2. 56.49 (29.17+27.32) Lynn Kriengkrairut and Logan Giuliette-Schmitt, USA, gave a spirited showing. He was in a country and western black suit with silver belt buckle. They performed an extremely enjoyable routine to Chris Isaak’s version of Johnny Cash’s classic, “Ring of Fire” and “I Can’t Help Falling in Love with You”. She wore a short sleeved, short skirted orange dress. They really seemed to be enjoying the routine. She said, “The Polka is really upbeat and fun.”

"We are excited to be here. It’s nice to skate at home so early in the season. We are happy with the program. We thought we performed well overall.” Her partner admitted, “There were a few things here and there, of course. Overall, the skate felt good. We’re happy that scores came out so quickly. That means they didn’t have to review a lot and it was a good score on top of that. We’ve made a lot of improvements since Champs Camp and we want to keep building in the right direction.”"

3. 55.98 (29.33+26.65) Piper Gilles and Paul Poirier, Canada, have made a very successful transition with Gilles moving from the U.S. and becoming a Canadian. This is their first international. They presented a wonderful Mary Poppins routine with light popular music from the very popular movie. Their coach, Carol Lane, was extremely pleased with their development. “We’ve worked hard to develop new moves. It’s hard because you have to get Level 4 and you are never really certain what you are going to get until you put the routine out there.”

Gilles said, “I felt like it was a good first run for us. We have a few things that we’ve been working on that we hoped would make our first appearance on the senior scene a good one. There’s always more to work on, but we feel good about what we did.” Her partner said, “Every day of skating is really fun for us. We enjoy being in each other’s company and we both like to work really hard. Hopefully we can just keep building from here.”

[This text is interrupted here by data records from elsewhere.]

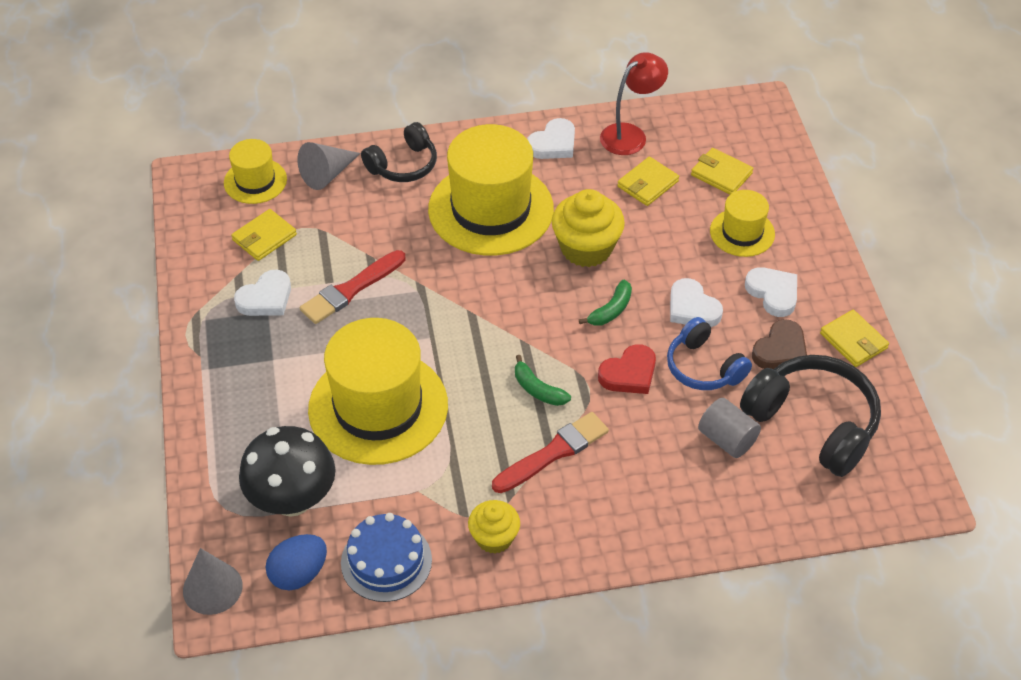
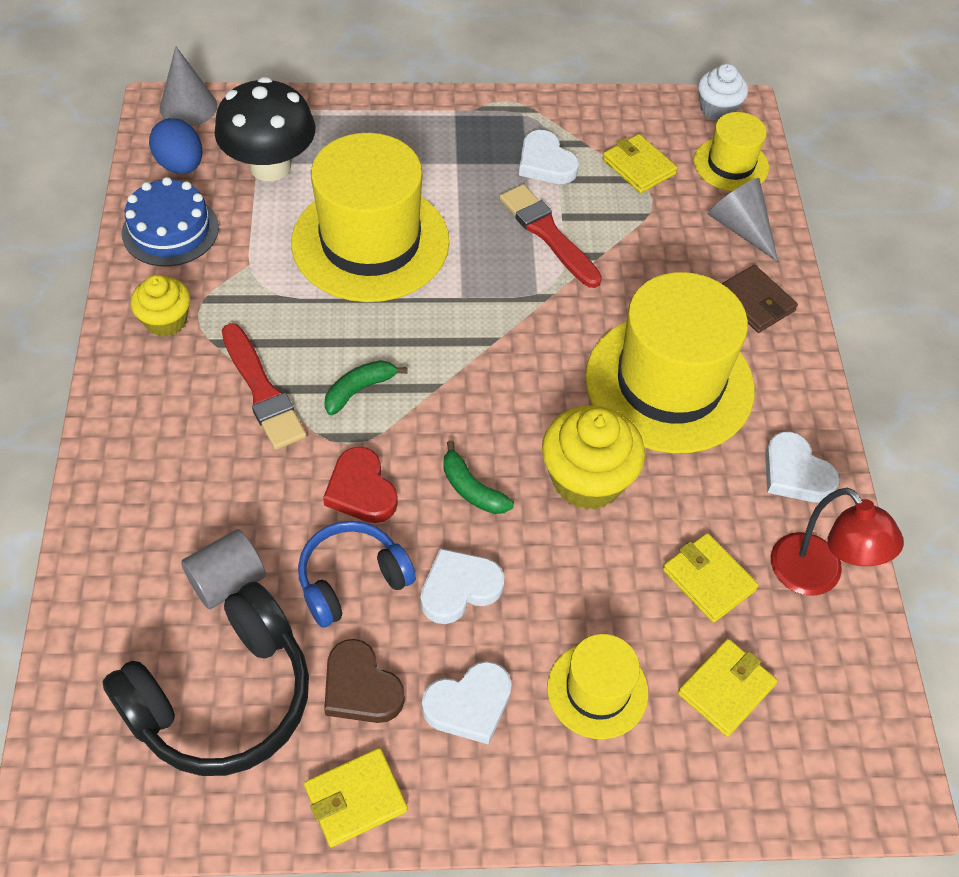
camera: 95 degrees right, 5 degrees up
(187, 191) = (717, 109): none -> white cupcake
(403, 165) = (755, 302): black headphones -> brown wallet

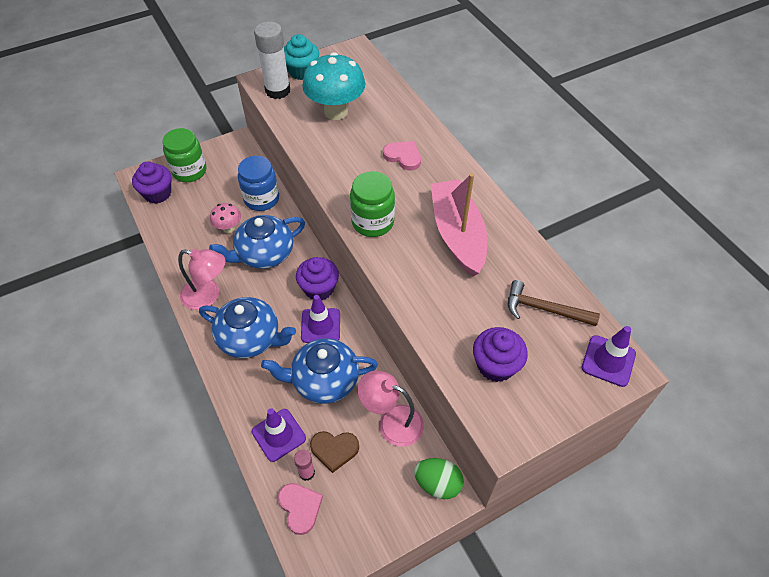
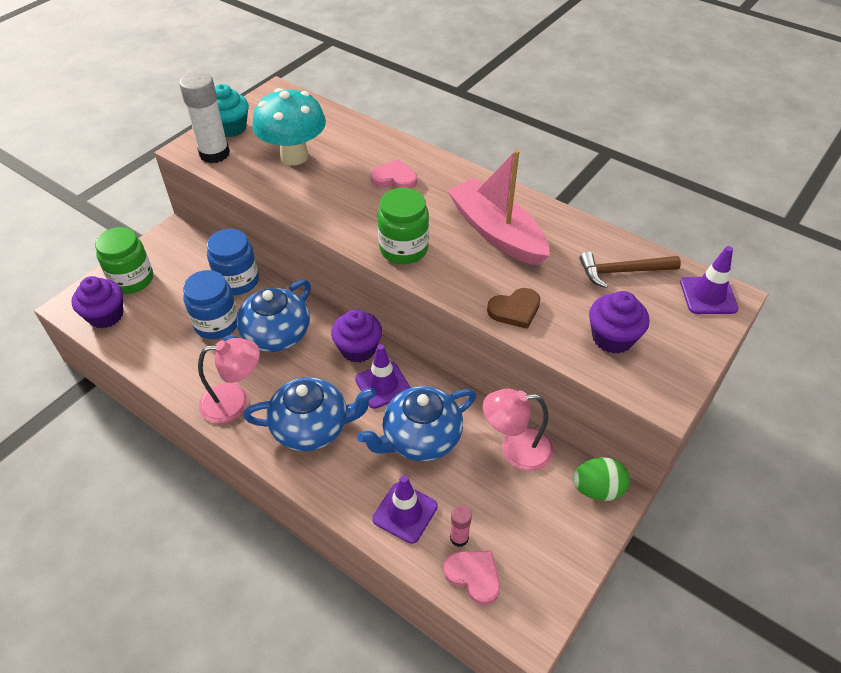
camera: 25 degrees left, 5 degrees down
(228, 228) = (217, 323): pink mushroom -> blue jar
(334, 450) = (474, 502): brown heart -> brown heart (515, 310)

4. 55.86 (30.83+25.03) Alexandra Paul and Michel Islam from Canada opened the event. Skating in black and white with short sleeves and he sported a red cravat, they performed to the vocals by the famed French singer Edith Piaf.

Completing the field in dance were:

5. 49.14 (25.98+23.16) Siobhan Heekin-Canedy and Dmitri Dun, Ukraine.   

6. 43.17 (24.16+20.01 -1) Carter Jones and Richard Sharpe, Great Britain.

7. 42.97 (21.83+21.14) Danielle O’Brien and Gregory Merriman, Australia. 

8. 42.10 (20.17+21.93) Anastasia Cannuscio and Colin McManus, United States, gave a romantic showing of a Viennese grand ballroom with Strauss music. She was in an elaborate peach outfit. Cannuscio and McManus were sixth at the 2012 U.S. Championships, but didn’t appear to have as much “steam” and speed here in Salt Lake.

McManus admitted, “It was a disappointing skate for us. We had a little slip that caused a problem on one of our elements. We haven’t seen the protocol yet, so we don’t know what the damage was, but I think it’s good to get the first program out of the way. We’ll definitely learn from this experience and try to pull it together for the free dance on Saturday.”

Cannuscio said, “We’re really trying to polish everything in our programs right now. After Champs Camp we came home with what the judges told us and changed what needed to be changed. We’re going to continue to work hard and make changes to get ready for Skate America.”

9. 41.99 (22.67+19.32) Justyne Plutowski and Peter Gerber, Poland.